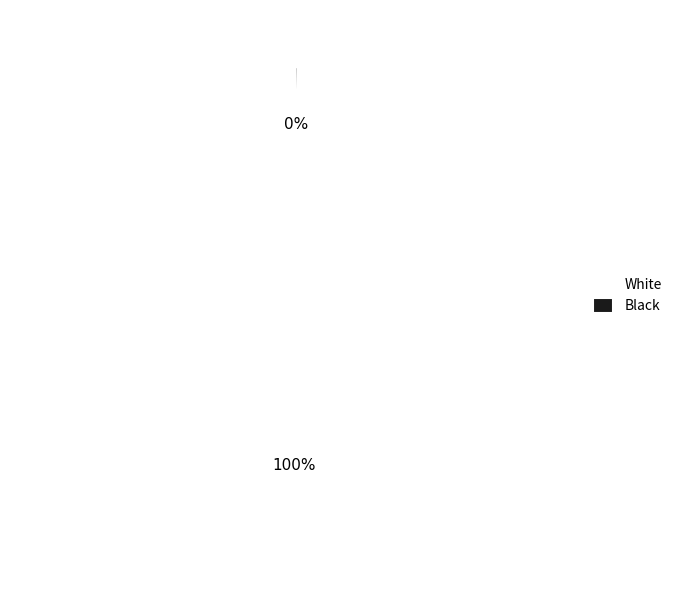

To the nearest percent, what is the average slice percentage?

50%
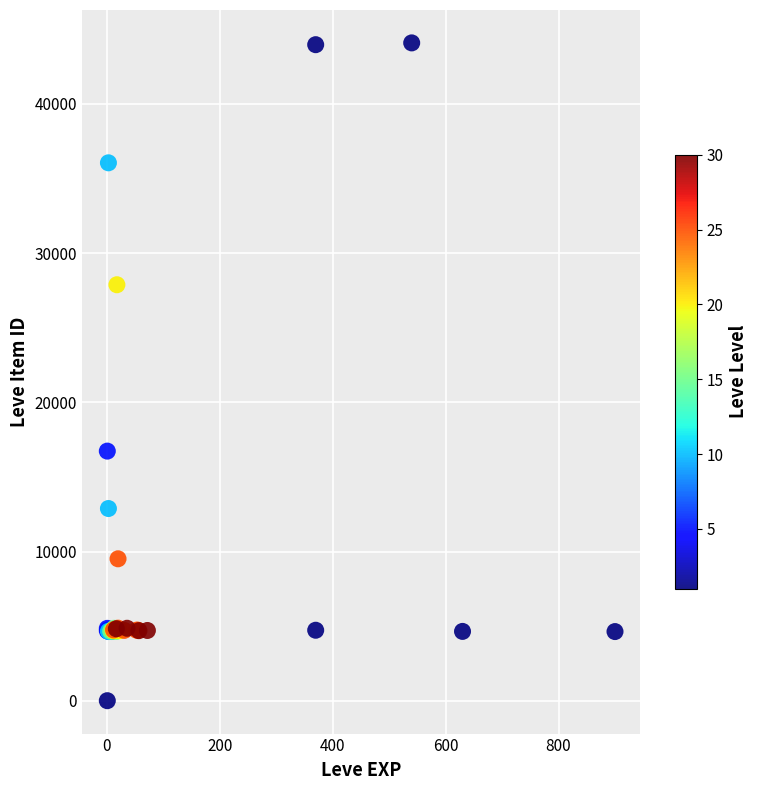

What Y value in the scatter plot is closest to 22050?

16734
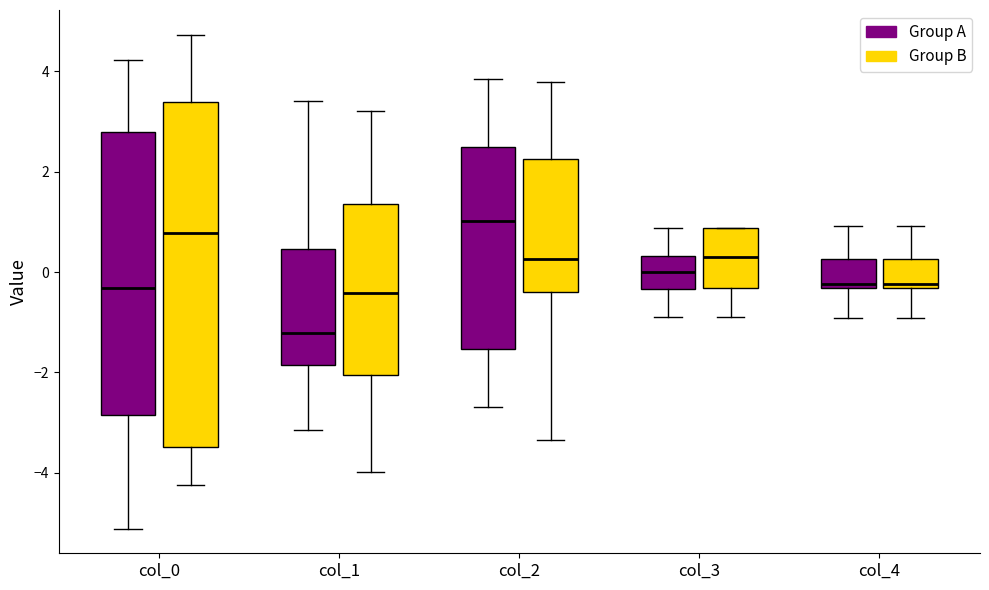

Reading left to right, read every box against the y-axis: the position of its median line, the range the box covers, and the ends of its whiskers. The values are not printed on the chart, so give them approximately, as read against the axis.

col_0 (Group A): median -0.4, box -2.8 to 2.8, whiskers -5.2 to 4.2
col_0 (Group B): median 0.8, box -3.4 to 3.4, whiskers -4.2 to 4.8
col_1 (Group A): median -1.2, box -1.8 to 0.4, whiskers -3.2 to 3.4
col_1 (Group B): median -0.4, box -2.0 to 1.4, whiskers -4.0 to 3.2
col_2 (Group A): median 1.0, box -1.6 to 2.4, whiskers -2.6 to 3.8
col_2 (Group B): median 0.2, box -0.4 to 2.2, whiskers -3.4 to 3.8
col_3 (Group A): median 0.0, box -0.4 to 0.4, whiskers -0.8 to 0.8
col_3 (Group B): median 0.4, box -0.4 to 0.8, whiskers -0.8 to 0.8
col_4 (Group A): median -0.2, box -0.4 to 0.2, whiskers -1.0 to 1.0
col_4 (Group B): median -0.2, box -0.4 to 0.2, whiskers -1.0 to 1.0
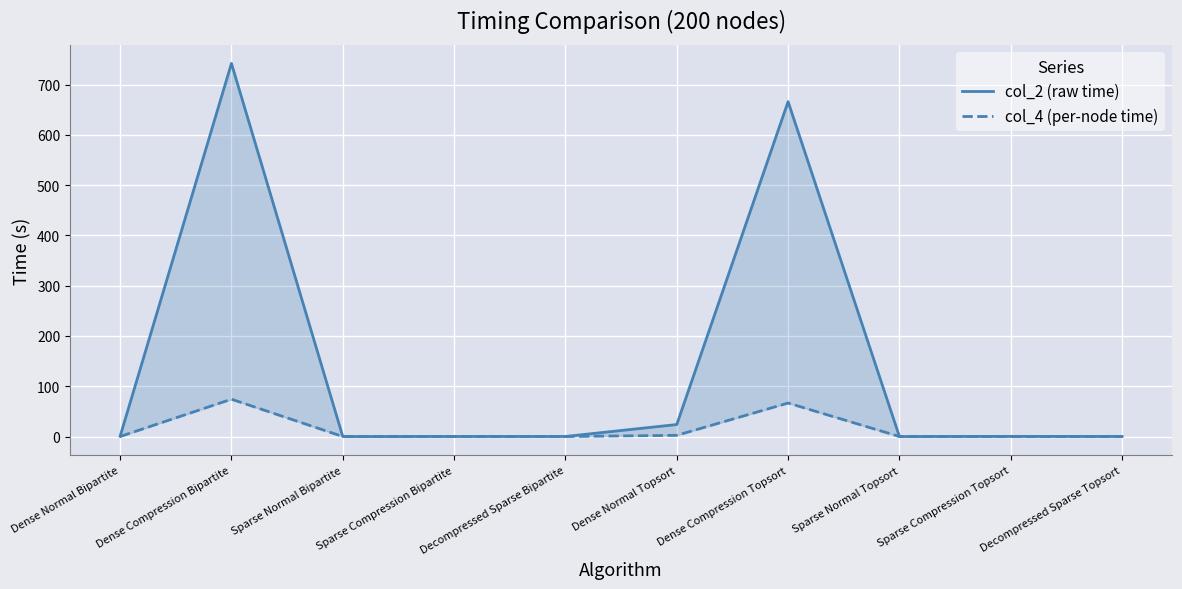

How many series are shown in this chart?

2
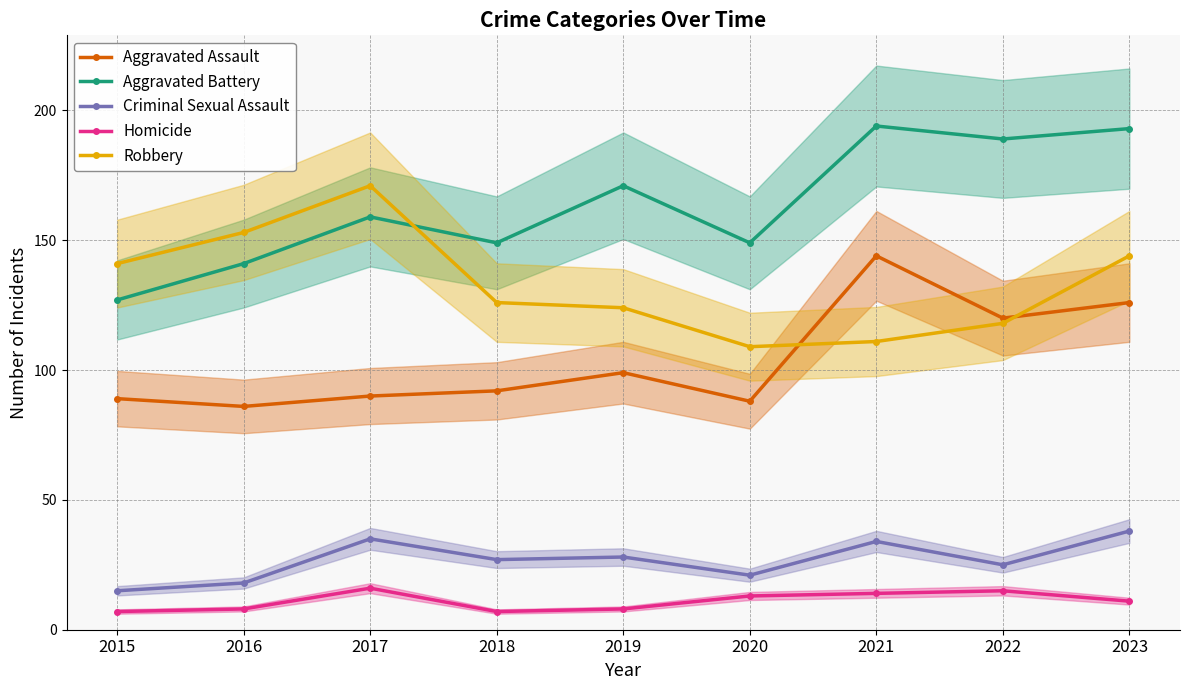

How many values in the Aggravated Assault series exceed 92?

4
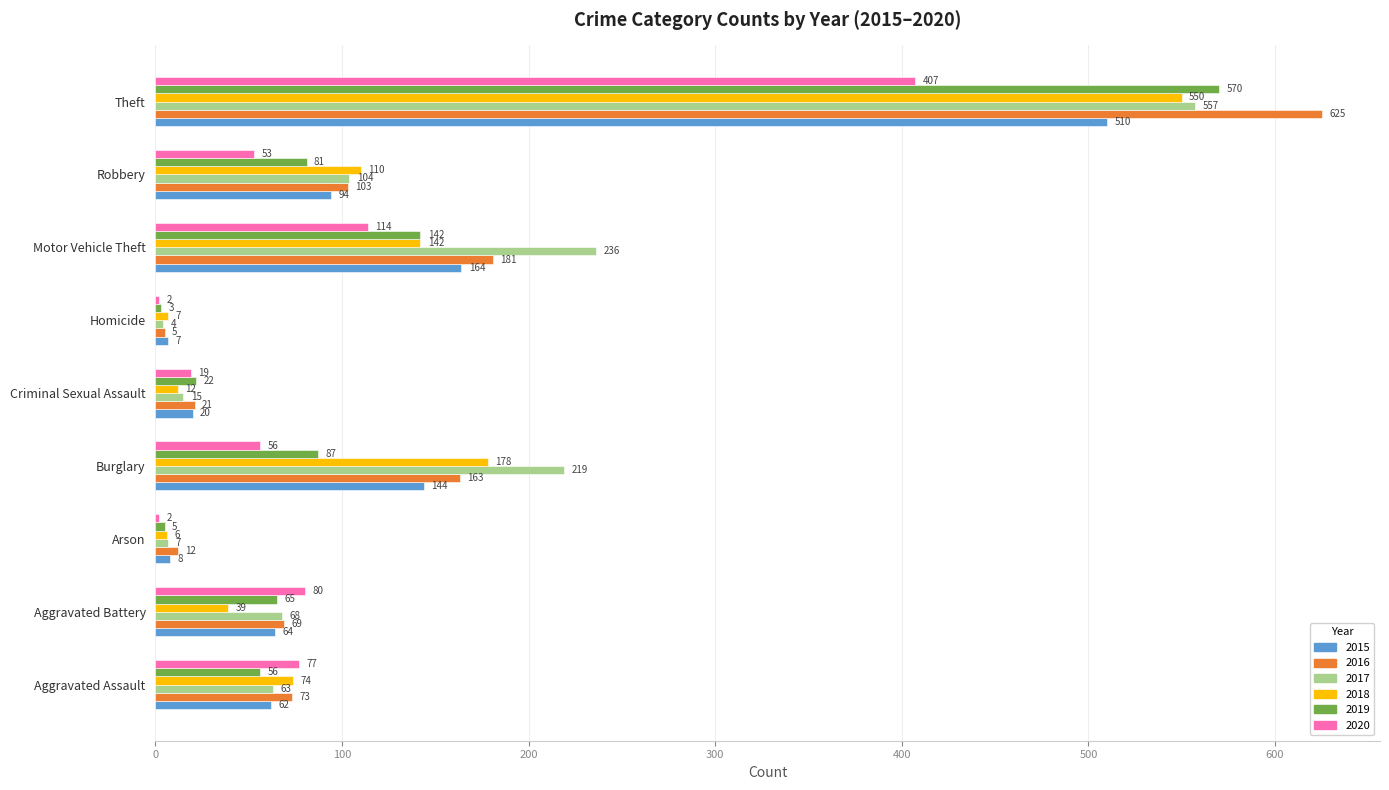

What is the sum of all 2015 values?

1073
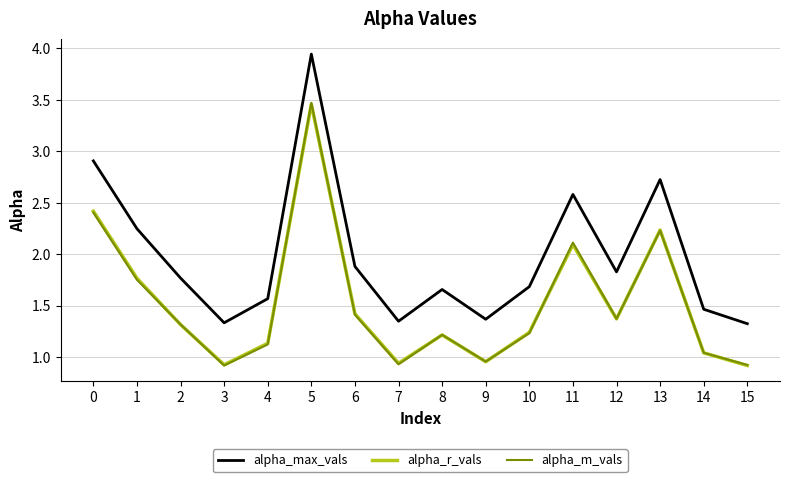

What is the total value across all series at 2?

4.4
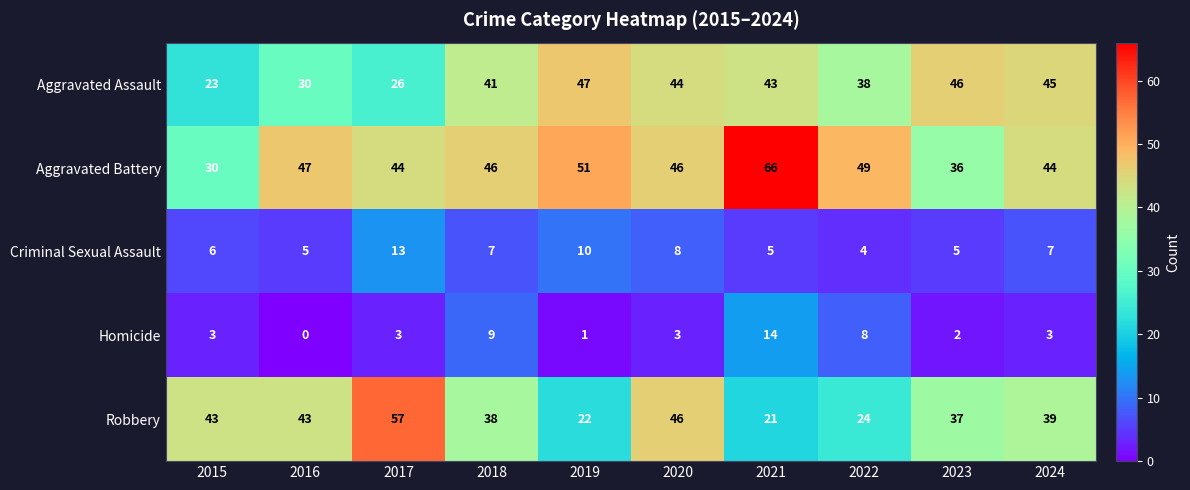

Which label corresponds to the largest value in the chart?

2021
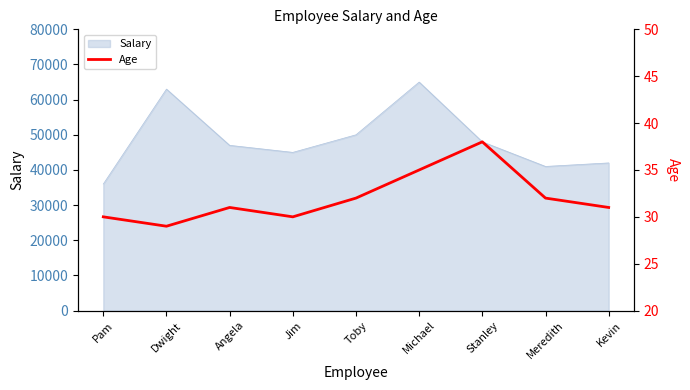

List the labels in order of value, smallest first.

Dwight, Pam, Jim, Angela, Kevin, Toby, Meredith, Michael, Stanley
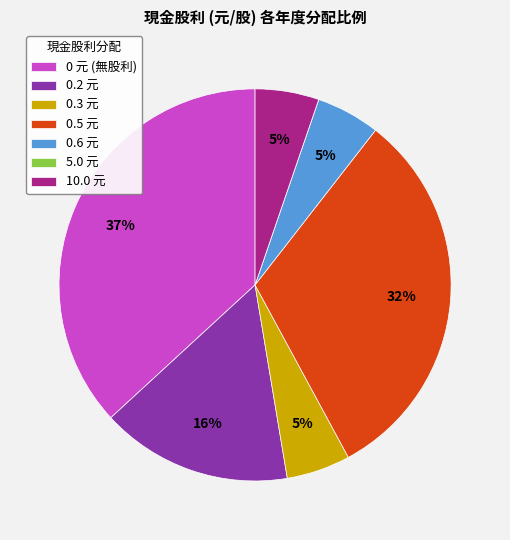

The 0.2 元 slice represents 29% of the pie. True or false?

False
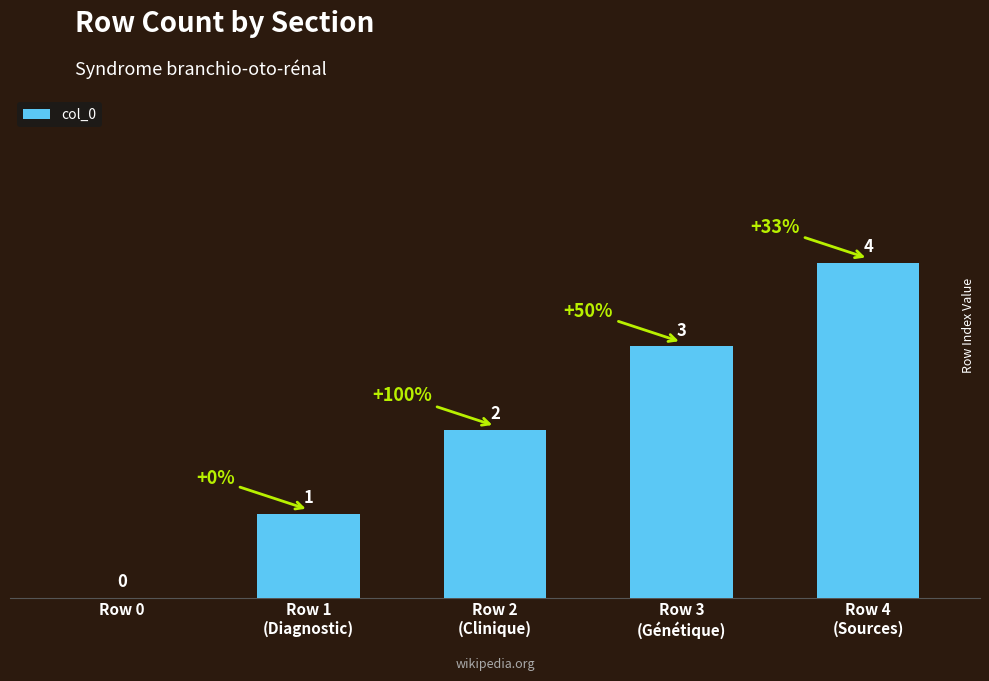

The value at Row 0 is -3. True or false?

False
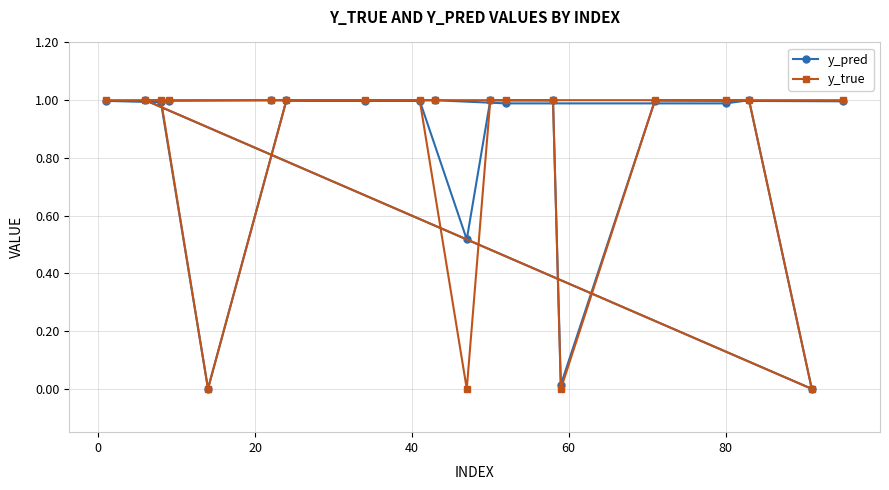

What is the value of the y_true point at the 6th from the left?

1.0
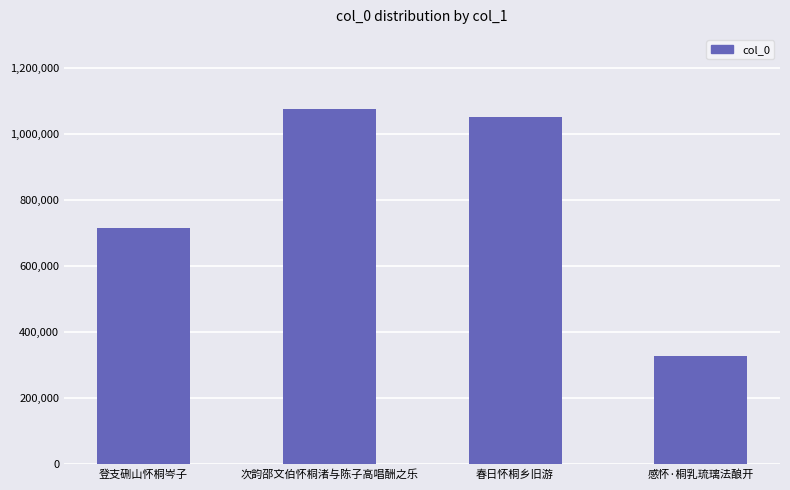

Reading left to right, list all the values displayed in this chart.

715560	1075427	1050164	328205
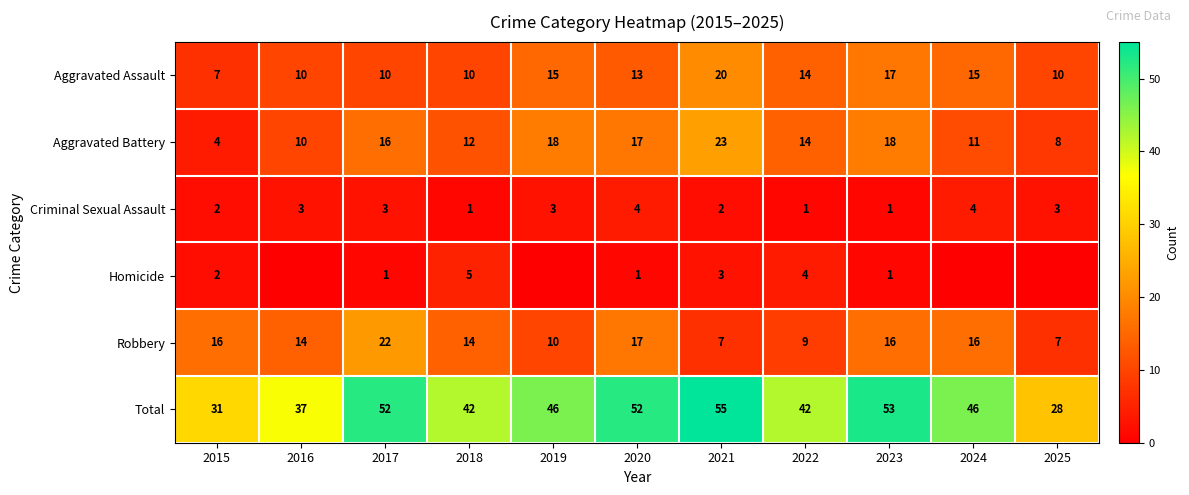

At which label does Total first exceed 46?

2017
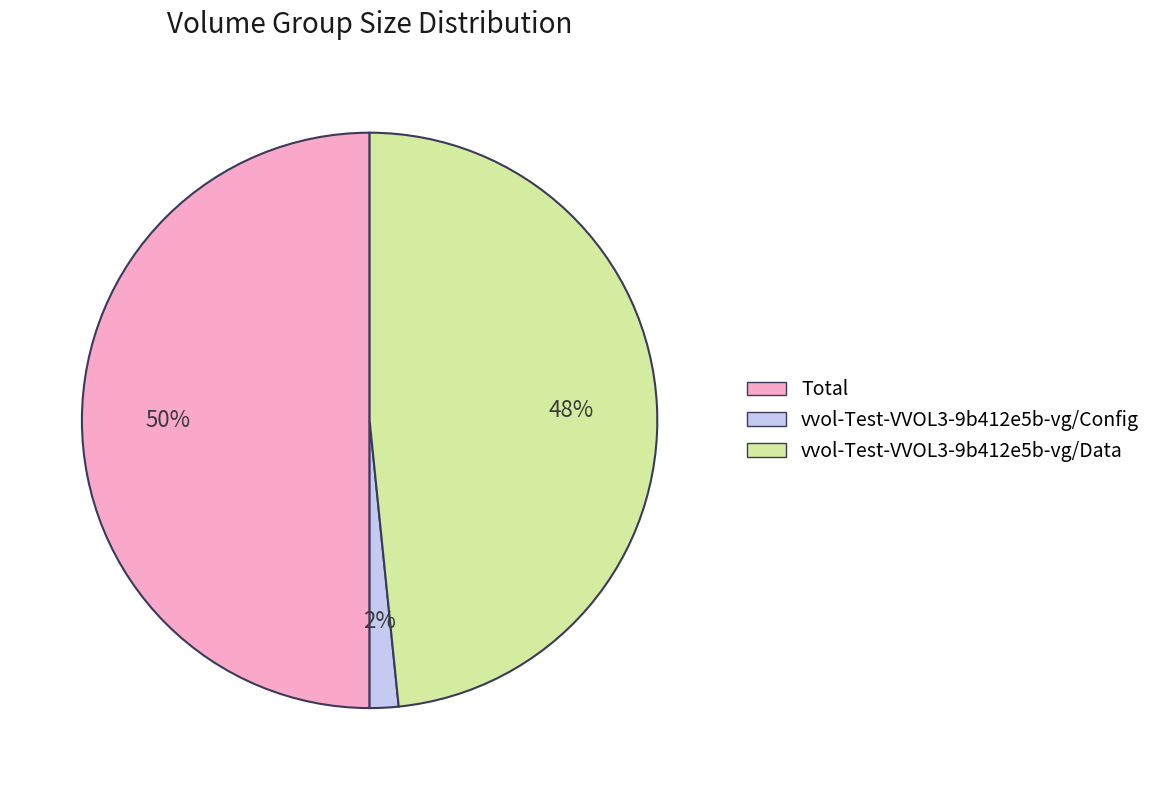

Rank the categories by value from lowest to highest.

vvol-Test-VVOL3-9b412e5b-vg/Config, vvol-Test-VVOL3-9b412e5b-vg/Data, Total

REQUIRED ACTION: Rewrite all of the records above with "slice" swapped for "wedge" and everything else unchanged. Leave out the picture lines.

SOLUTION TO THE PROBLEM:
To the nearest percent, what is the average wedge percentage?

50%

What Y value in the scatter plot is closest to 22050?

16734

Reading left to right, read every box against the y-axis: the position of its median line, the range the box covers, and the ends of its whiskers. The values are not printed on the chart, so give them approximately, as read against the axis.

col_0 (Group A): median -0.4, box -2.8 to 2.8, whiskers -5.2 to 4.2
col_0 (Group B): median 0.8, box -3.4 to 3.4, whiskers -4.2 to 4.8
col_1 (Group A): median -1.2, box -1.8 to 0.4, whiskers -3.2 to 3.4
col_1 (Group B): median -0.4, box -2.0 to 1.4, whiskers -4.0 to 3.2
col_2 (Group A): median 1.0, box -1.6 to 2.4, whiskers -2.6 to 3.8
col_2 (Group B): median 0.2, box -0.4 to 2.2, whiskers -3.4 to 3.8
col_3 (Group A): median 0.0, box -0.4 to 0.4, whiskers -0.8 to 0.8
col_3 (Group B): median 0.4, box -0.4 to 0.8, whiskers -0.8 to 0.8
col_4 (Group A): median -0.2, box -0.4 to 0.2, whiskers -1.0 to 1.0
col_4 (Group B): median -0.2, box -0.4 to 0.2, whiskers -1.0 to 1.0

How many series are shown in this chart?

2

How many values in the Aggravated Assault series exceed 92?

4

What is the sum of all 2015 values?

1073

What is the total value across all series at 2?

4.4

Which label corresponds to the largest value in the chart?

2021

List the labels in order of value, smallest first.

Dwight, Pam, Jim, Angela, Kevin, Toby, Meredith, Michael, Stanley

The 0.2 元 wedge represents 29% of the pie. True or false?

False

The value at Row 0 is -3. True or false?

False

What is the value of the y_true point at the 6th from the left?

1.0

Reading left to right, list all the values displayed in this chart.

715560	1075427	1050164	328205

At which label does Total first exceed 46?

2017

Rank the categories by value from lowest to highest.

vvol-Test-VVOL3-9b412e5b-vg/Config, vvol-Test-VVOL3-9b412e5b-vg/Data, Total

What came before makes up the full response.